Top skills for first-line supervisors of office and administrative support workers
O*NET ranks these as the most important skills for this occupation, on a 1–5 importance scale derived from worker surveys.
What education does my child need to become first-line supervisors of office and administrative support worker?
Many first-line supervisors of office and administrative support workers enter the field with a high school diploma plus on-the-job training, though employers increasingly favor candidates with certifications or some postsecondary coursework. For parents helping a teen prepare, the highest-leverage step before junior year is identifying colleges and programs that feed reliably into this occupation — Solyo's college search lets parents filter by major and admissions data side by side.
Based on O*NET surveys of incumbents — what people in this job actually have, not what employers list as required.
Related careers your child might also consider
- Executive Secretaries and Executive Administrative Assistants$74,260 median
- Brokerage Clerks$62,940 median
- Postal Service Clerks$61,630 median
- Production, Planning, and Expediting Clerks$57,770 median
- Postal Service Mail Carriers$57,490 median
- Postal Service Mail Sorters, Processors, and Processing Machine Operators$56,530 median
How parents help teens explore careers like this
Solyo helps parents map a teen's interests to specific careers, then back to the colleges and majors that lead there. Salary, outlook, and education data come from BLS and O*NET — the same sources high school counselors use — but presented for the parent's planning lens, not the student's exploration view.

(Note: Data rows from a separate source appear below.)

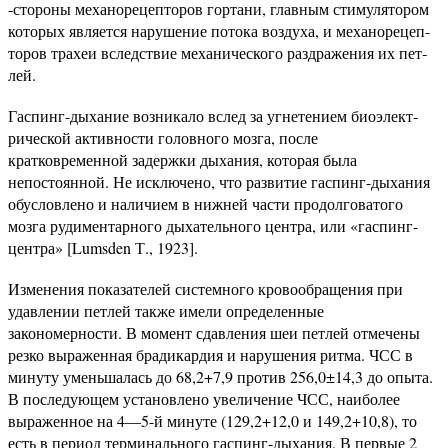
-стороны механорецепторов гортани, главным стимулятором
которых является нарушение потока воздуха, и механорецеп-
торов трахеи вследствие механического раздражения их пет­
лей.
Гаспинг-дыхание возникало вслед за угнетением биоэлект­
рической активности головного мозга, после
кратковременной задержки дыхания, которая была
непостоянной. Не исключено, что развитие гаспинг-дыхания
обусловлено и наличием в ниж­ней части продолговатого
мозга рудиментарного дыхательного центра, или «гаспинг-
центра» [Lumsden Т., 1923].
Изменения показателей системного кровообращения при
удавлении петлей также имели определенные
закономерности. В момент сдавления шеи петлей отмечены
резко выраженная брадикардия и нарушения ритма. ЧСС в
минуту уменьшалась до 68,2+7,9 против 256,0±14,3 до опыта.
В последующем уста­новлено увеличение ЧСС, наиболее
выраженное на 4—5-й ми­нуте (129,2+12,0 и 149,2+10,8), то
есть в период терминаль­ного гаспинг-дыхания. В первые 2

Common questions parents ask about first-line supervisors of office and administrative support workers
What is the median salary for first-line supervisors of office and administrative support workers?
The median annual salary for first-line supervisors of office and administrative support workers is $66,140 according to the latest Bureau of Labor Statistics data.

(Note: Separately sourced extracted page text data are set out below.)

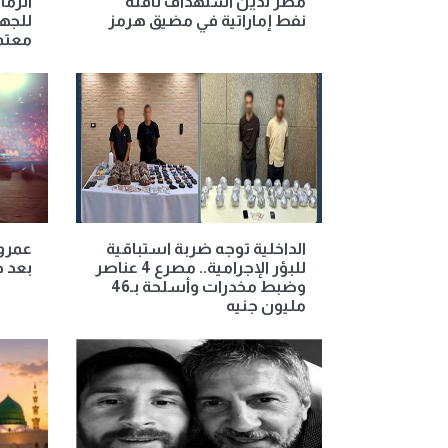
مصر تدين استهداف ناقلة
الزما
نفط إماراتية في مضيق هرمز
للجها
معتم
الداخلية توجه ضربة استباقية
عمرو 
للبؤر الإجرامية.. مصرع 4 عناصر
بعد ح
وضبط مخدرات وأسلحة بـ46
مليون جنيه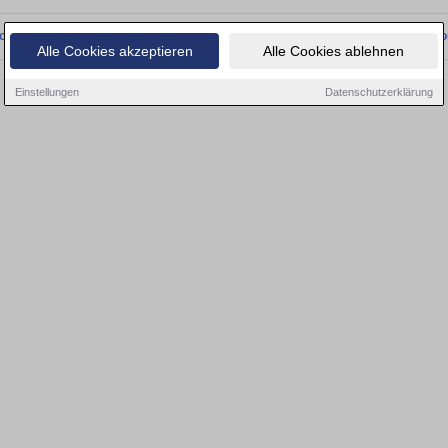
onnten wir derzeit keine passenden Objekte finden. Schauen Sie bald wieder vo
Alle Cookies akzeptieren
Alle Cookies ablehnen
Einstellungen
Datenschutzerklärung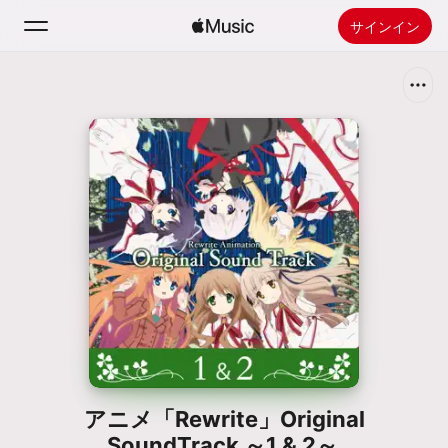
サインイン
検索
ホーム
新着おすすめ
Apple Musicをインストール
ラジオ
アニメ「Rewrite」Original
SoundTrack ～1 & 2～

Is first-line supervisors of office and administrative support workers a growing career?
BLS projects -0.3% growth for first-line supervisors of office and administrative support workers from 2024 through 2034, which is declining growth projected to lose jobs through 2034.
What education does my child need to become first-line supervisors of office and administrative support worker?
The typical entry path requires a high school diploma plus on-the-job training, certifications, or postsecondary credentials, plus any state licensure or certification specific to the role. Programs that align well with this career can be filtered inside Solyo's college search.
What careers are similar to first-line supervisors of office and administrative support workers?
Related occupations within the Office and Administrative Support category share education paths and skill profiles, so they're a useful starting set when a teen is uncertain. The "Related careers" section below lists nearby options.
Salary data sourced from the U.S. Bureau of Labor Statistics Occupational Employment Statistics program. Skills, tasks, and education distribution from the O*NET database. Job outlook from the BLS Employment Projections 2024–2034 release.